Dichiaratamente gay e dichiaramente fan degli Abba (“il mio gruppo preferito di tutti i tempi”), Stephin Merritt ha una voce che è una via di mezzo fra Johnny Cash e Ian Curtis (ma senza l’esibita disperazione dell’ultimo) e scrive canzoni che lanciano ponti fra i Beach Boys e i Pet Shop Boys, fra Cole Porter e i Byrds, fra Burt Bacharach e i Soft Cell, fra Phil Spector e David Sylvian, che recano in sé tracce del folk revival inglese dei ’60 come del folk-rock psichedelico californiano, della canzonetta francese o del techno-pop di inizio anni ’80. Un Elvis Costello con sulle labbra un radioso sorriso in luogo di un sardonico ghigno. Un Andy Partridge domiciliato a Nashville. Addirittura (ha scritto “Q”) un William Shakespeare (quello dei sonetti amorosi) rinato a New York. Una Big Apple (aggiungo io) in cui il CBGB’s si trova a Broadway.

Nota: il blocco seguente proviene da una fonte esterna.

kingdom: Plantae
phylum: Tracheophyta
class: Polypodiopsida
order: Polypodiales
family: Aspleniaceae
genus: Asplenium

Proprio come progetto di musical era nato questo “69 Love Songs”. In origine Merritt prevedeva di fare cifra tonda e scrivere cento brani per la bisogna. Ma anche a due minuti cadauno facevano quasi tre ore e mezza; troppo. Ha allora pensato di comporne quaranta, ma gli pareva una cifra anonima. E allora perché non sessantanove? Evidente sottinteso erotico e opportunità di un elegante gioco grafico in copertina. Sessantasette gioielli e due scherzi (Punk Love ed Experimental Music Love). Quando è stata l’ultima volta che avete ascoltato da un autore contemporaneo, di seguito, sessantasette canzoni una più memorabile dell’altra? Le avete mai ascoltate da chiunque in un box non antologico? Lavoro di straordinaria fruibilità (quasi tre ore che passano in un lampo e poi si ricomincia), “69 Love Songs”. E di stupefacente varietà. Alla trotterellante, solare, irresistibile melodia di I Think I Need A New Heart va dietro la triste serenata di The Book Of Love, ai Suicide in vena di romanticismo di Fido, Your Leash Is Too Long l’“acapella” di How Fucking Romantic, al jazzetto sghembo di Love Is Like Jazz gli OMD americanizzati di When My Boy Walks Down The Street, alla filastrocca irlandese di Wi’ Nae Wee Bairn Ye’ll Me Beget l’incontro fra Cocteau Twins e Go-Betweens di Yeah! Oh, Yeah!. Bellissimi pure i testi, che meriterebbero pagine e pagine di esegesi.
“Non innamorarti di me ancora/ci siamo conosciuti solo di recente”, canta Stephin Merritt giusto all’inizio. Impossibile non disobbedirgli.
Pubblicato per la prima volta su “Audio Review”, n.209, gennaio 2001.